Man kann das ganz gut an einer Diskussion von vor einigen Wochen illustrieren. Die AfD hat im Bundestag einen Antrag zur Änderung des Grundgesetzes eingebracht mit dem Text: „Die Landessprache in der Bundesrepublik Deutschland ist Deutsch.“ Explizit ohne Ausnahme für Minderheitensprachen, wie es zum Beispiel die Bundesverfassung in Österreich vorsieht. Das heißt, dass nach dieser Formulierung alle landesgesetzlichen Regelungen zur Förderung von Regional- und Minderheitensprachen gesetzeswidrig werden würden. Wir würden hier minderheiten- und sprachenpolitisch auf Null gesetzt. Mit der Aufnahme der Minderheiten und Volksgruppen in das Grundgesetz, wäre dies aber unmöglich. Man erkennt also den absichernden Charakter einer solchen Bestimmung. Und der würde sich natürlich auch auf einzelgesetzliche Regelungen auf Bundes- und Landesebene beziehen.

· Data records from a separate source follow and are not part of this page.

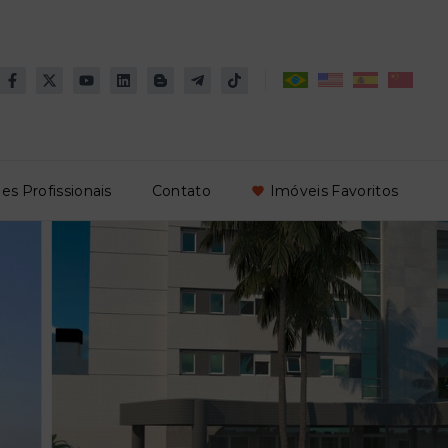
es Profissionais
Contato
Imóveis Favoritos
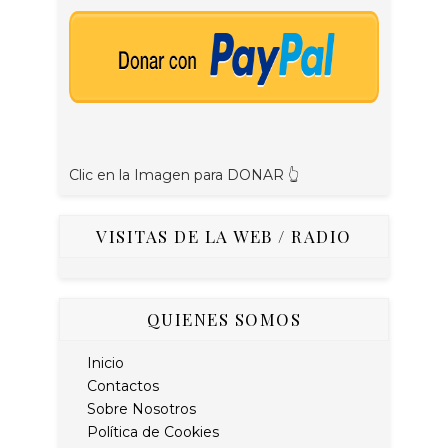
Clic en la Imagen para DONAR 👆
VISITAS DE LA WEB / RADIO
QUIENES SOMOS
Inicio
Contactos
Sobre Nosotros
Política de Cookies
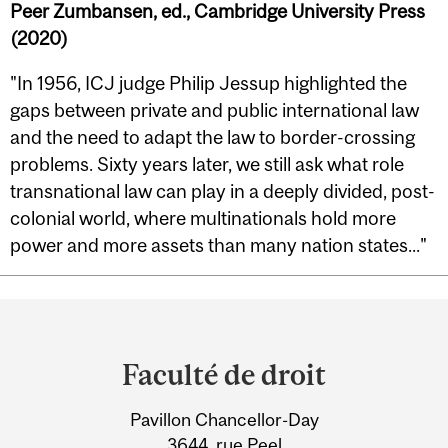
Peer Zumbansen, ed., Cambridge University Press
(2020)
"In 1956, ICJ judge Philip Jessup highlighted the
gaps between private and public international law
and the need to adapt the law to border-crossing
problems. Sixty years later, we still ask what role
transnational law can play in a deeply divided, post-
colonial world, where multinationals hold more
power and more assets than many nation states..."
Department
and
Faculté de droit
University
Pavillon Chancellor-Day
Information
3644, rue Peel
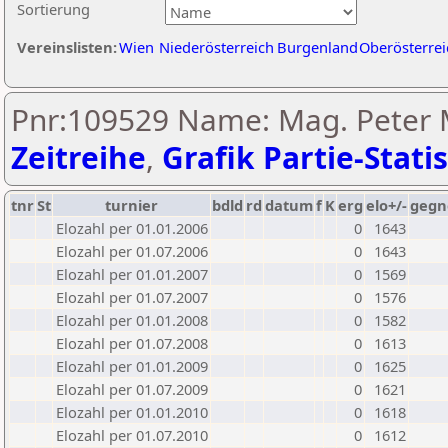
Sortierung
Vereinslisten:
Wien
Niederösterreich
Burgenland
Oberösterrei
Pnr:109529 Name: Mag. Peter 
Zeitreihe
,
Grafik Partie-Statis
tnr
St
turnier
bdld
rd
datum
f
K
erg
elo+/-
gegn
Elozahl per 01.01.2006
0
1643
Elozahl per 01.07.2006
0
1643
Elozahl per 01.01.2007
0
1569
Elozahl per 01.07.2007
0
1576
Elozahl per 01.01.2008
0
1582
Elozahl per 01.07.2008
0
1613
Elozahl per 01.01.2009
0
1625
Elozahl per 01.07.2009
0
1621
Elozahl per 01.01.2010
0
1618
Elozahl per 01.07.2010
0
1612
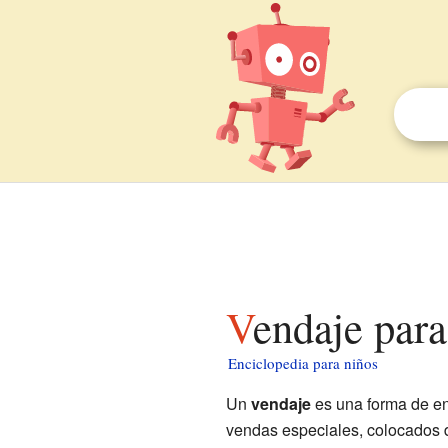
Vendaje par
Enciclopedia para niños
Un
vendaje
es una forma de en
vendas especiales, colocados d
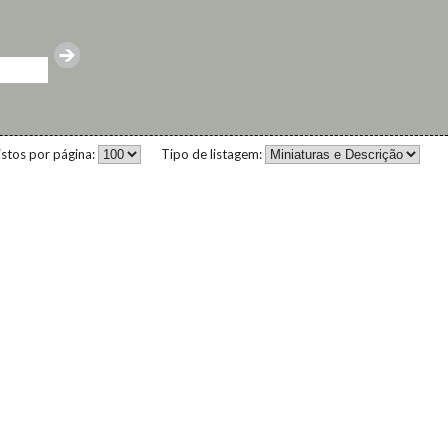
istos por página:
Tipo de listagem:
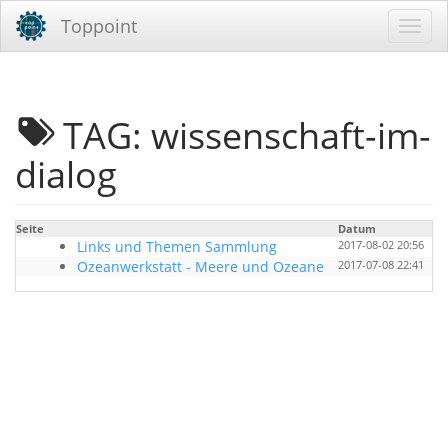
Toppoint
TAG: wissenschaft-im-
dialog
Seite
Datum
B
Links und Themen Sammlung
2017-08-02 20:56
Ozeanwerkstatt - Meere und Ozeane
2017-07-08 22:41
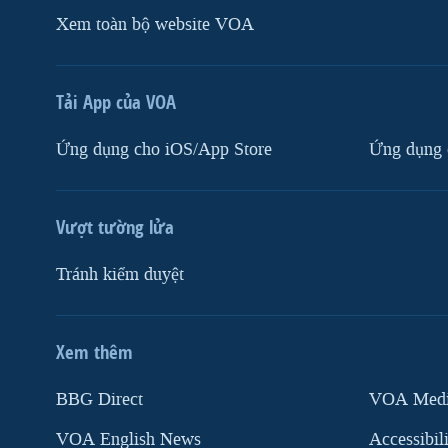
Xem toàn bộ website VOA
Tải App của VOA
Ứng dụng cho iOS/App Store
Ứng dụng 
Vượt tường lửa
Tránh kiểm duyệt
Xem thêm
MẠNG XÃ HỘI
BBG Direct
VOA Media
VOA English News
Accessibil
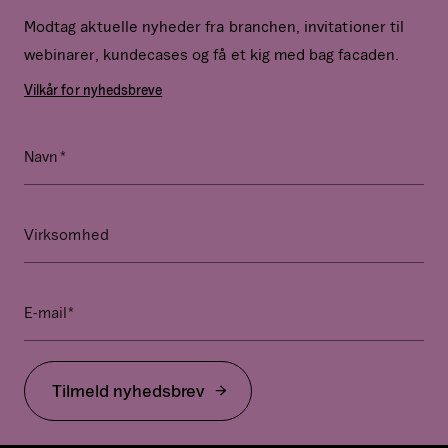
Modtag aktuelle nyheder fra branchen, invitationer til
webinarer, kundecases og få et kig med bag facaden.
Vilkår for nyhedsbreve
*
Phone
Navn
Dette
felt
er
Virksomhed
til
validering
og
*
E-mail
bør
ikke
ændres.
Tilmeld nyhedsbrev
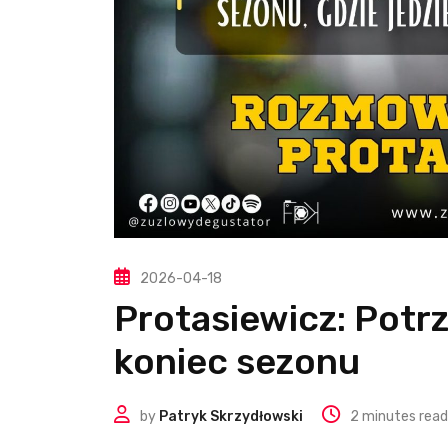
2026-04-18
Protasiewicz: Potr
koniec sezonu
by
Patryk Skrzydłowski
2 minutes read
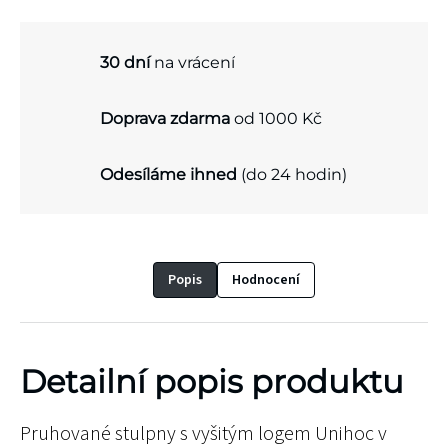
30 dní
na vrácení
Doprava zdarma
od 1000 Kč
Odesíláme ihned
(do 24 hodin)
Popis
Hodnocení
Detailní popis produktu
Pruhované stulpny s vyšitým logem Unihoc v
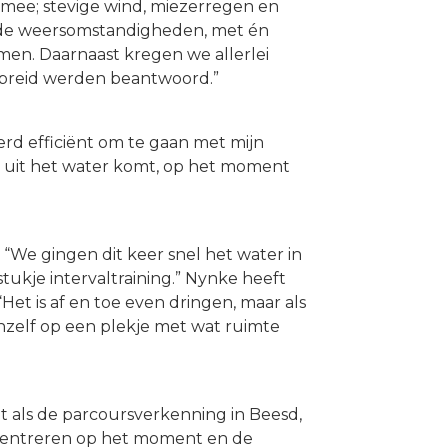
t mee; stevige wind, miezerregen en
 de weersomstandigheden, met én
en. Daarnaast kregen we allerlei
gebreid werden beantwoord.”
erd efficiënt om te gaan met mijn
t uit het water komt, op het moment
 “We gingen dit keer snel het water in
ukje intervaltraining.” Nynke heeft
et is af en toe even dringen, maar als
nzelf op een plekje met wat ruimte
 als de parcoursverkenning in Beesd,
oncentreren op het moment en de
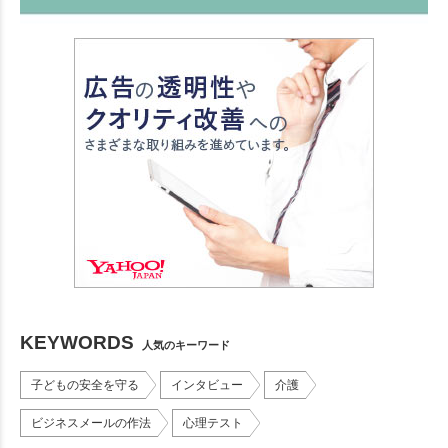
KEYWORDS
人気のキーワード
子どもの安全を守る
インタビュー
介護
ビジネスメールの作法
心理テスト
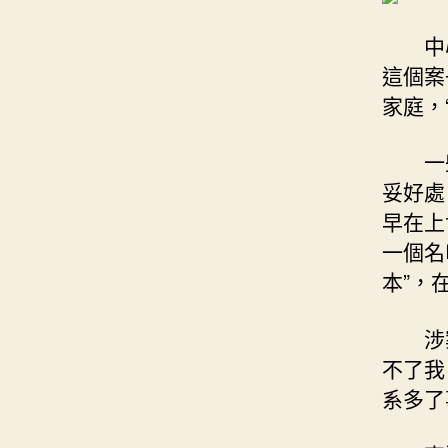
中
這個案
家庭，
一
妥好處
早在上
一個名
本”，
涉
不了我
系多了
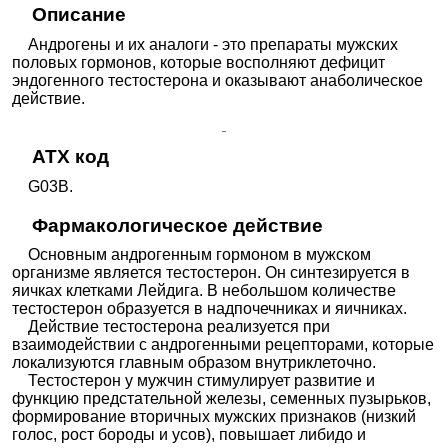
Описание
Андрогены и их аналоги - это препараты мужских
половых гормонов, которые восполняют дефицит
эндогенного тестостерона и оказывают анаболическое
действие.
ATX код
G03B.
Фармакологическое действие
Основным андрогенным гормоном в мужском
организме является тестостерон. Он синтезируется в
яичках клетками Лейдига. В небольшом количестве
тестостерон образуется в надпочечниках и яичниках.
Действие тестостерона реализуется при
взаимодействии с андрогенными рецепторами, которые
локализуются главным образом внутриклеточно.
Тестостерон у мужчин стимулирует развитие и
функцию предстательной железы, семенных пузырьков,
формирование вторичных мужских признаков (низкий
голос, рост бороды и усов), повышает либидо и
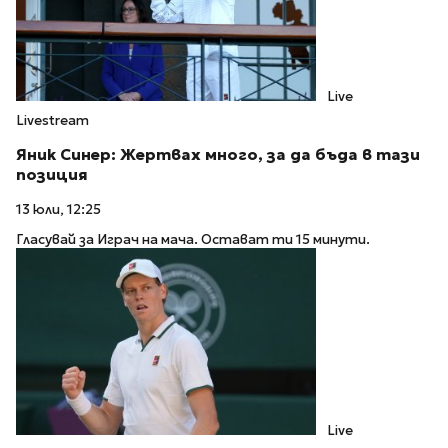
Live
Livestream
Яник Синер: Жертвах много, за да бъда в тази
позиция
13 юли, 12:25
Гласувай за Играч на мача. Остават ти 15 минути.
Live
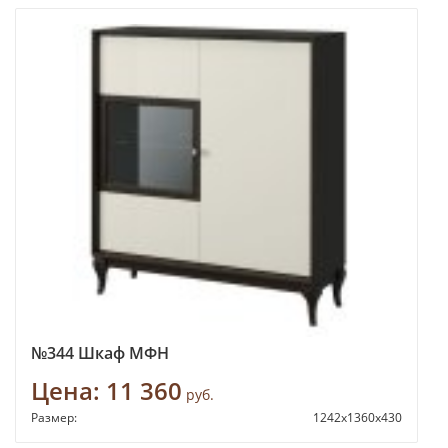
№344 Шкаф МФН
Цена:
11 360
руб.
Размер:
1242х1360х430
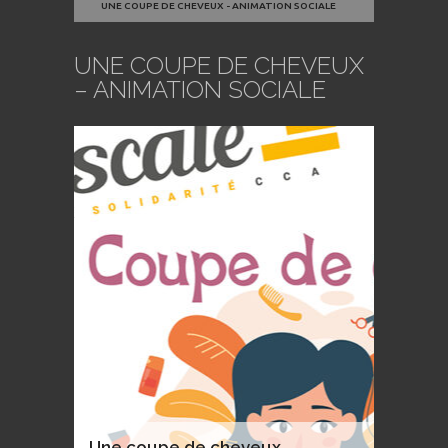
UNE COUPE DE CHEVEUX - ANIMATION SOCIALE
UNE COUPE DE CHEVEUX
– ANIMATION SOCIALE
Une coupe de cheveux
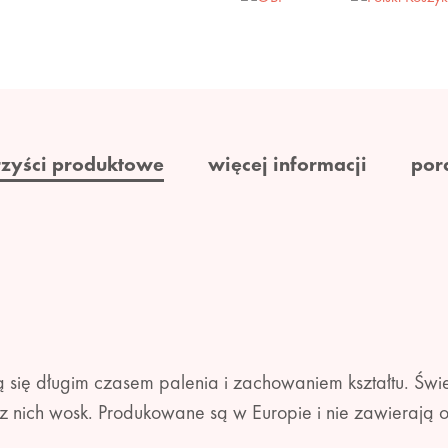
rzyści produktowe
więcej informacji
por
ą się długim czasem palenia i zachowaniem kształtu. Świe
 z nich wosk. Produkowane są w Europie i nie zawierają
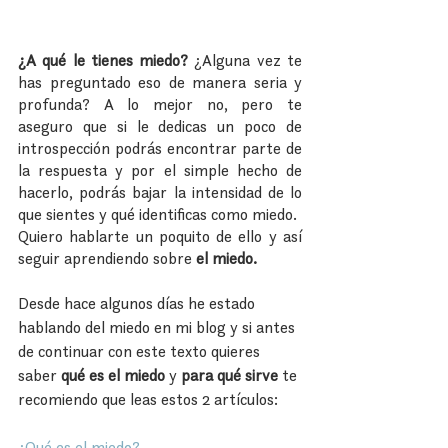
¿A qué le tienes miedo?
 ¿Alguna vez te 
has preguntado eso de manera seria y 
profunda? A lo mejor no, pero te 
aseguro que si le dedicas un poco de 
introspección podrás encontrar parte de 
la respuesta y por el simple hecho de 
hacerlo, podrás bajar la intensidad de lo 
que sientes y qué identificas como miedo.
Quiero hablarte un poquito de ello y así 
seguir aprendiendo sobre 
el miedo.
Desde hace algunos días he estado 
hablando del miedo en mi blog y si antes 
de continuar con este texto quieres 
saber 
qué es el miedo 
y 
para qué sirve
 te 
recomiendo que leas estos 2 artículos:
¿Qué es el miedo?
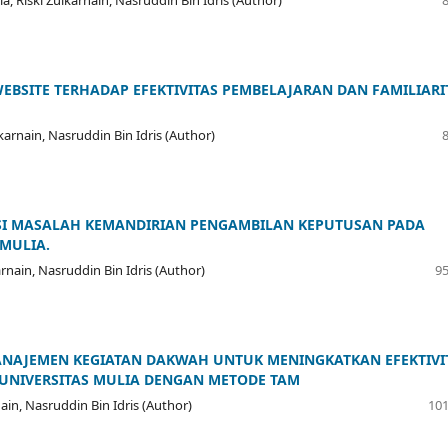
, Riski Zulkarnain, Nasruddin Bin Idris (Author)
EBSITE TERHADAP EFEKTIVITAS PEMBELAJARAN DAN FAMILIARI
karnain, Nasruddin Bin Idris (Author)
SI MASALAH KEMANDIRIAN PENGAMBILAN KEPUTUSAN PADA
MULIA.
arnain, Nasruddin Bin Idris (Author)
95
ANAJEMEN KEGIATAN DAKWAH UNTUK MENINGKATKAN EFEKTIVI
 UNIVERSITAS MULIA DENGAN METODE TAM
in, Nasruddin Bin Idris (Author)
101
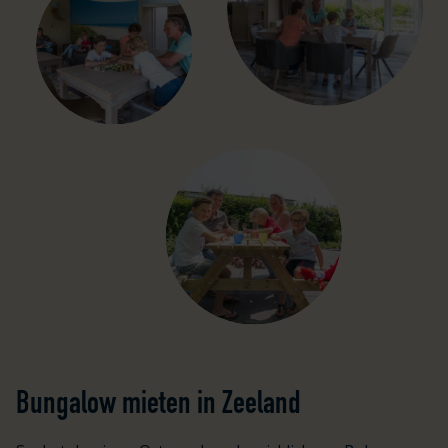
Bungalow mieten in Zeeland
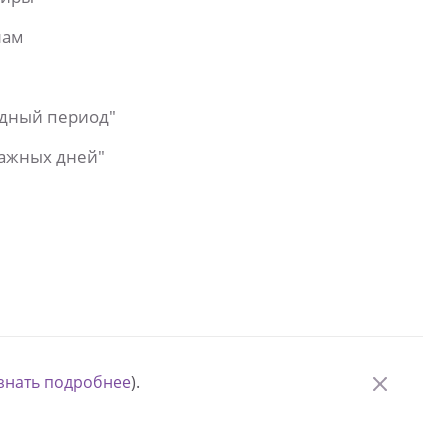
лам
одный период"
важных дней"
знать подробнее
).
© Измени одну жизнь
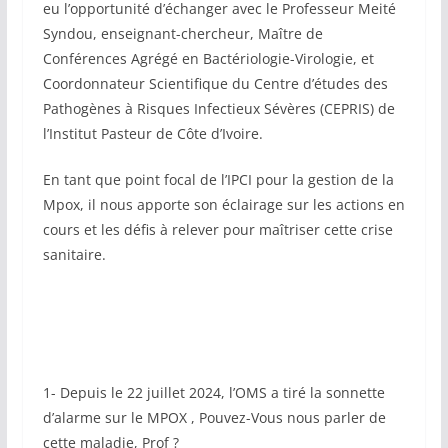
eu l’opportunité d’échanger avec le Professeur Meité
Syndou, enseignant-chercheur, Maître de
Conférences Agrégé en Bactériologie-Virologie, et
Coordonnateur Scientifique du Centre d’études des
Pathogènes à Risques Infectieux Sévères (CEPRIS) de
l’Institut Pasteur de Côte d’Ivoire.
En tant que point focal de l’IPCI pour la gestion de la
Mpox, il nous apporte son éclairage sur les actions en
cours et les défis à relever pour maîtriser cette crise
sanitaire.
1- Depuis le 22 juillet 2024, l’OMS a tiré la sonnette
d’alarme sur le MPOX , Pouvez-Vous nous parler de
cette maladie, Prof ?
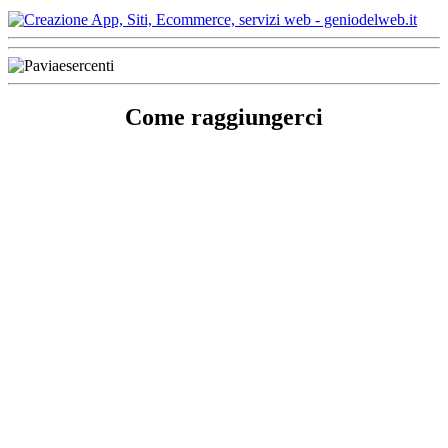
Come raggiungerci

Sie sehen also, es geht hier auch darum, die Minderheitenpolitik auf Bundesebene weiterzuentwickeln und verbindlicher zu machen. Die Gelegenheit ist günstig, da das Grundgesetz ohnehin durch die große Koalition geändert werden soll. Deshalb sollten wir rechtzeitig eine Bundesratsinitiative starten, um die Minderheiten und Volksgruppen in das Grundgesetz aufzunehmen.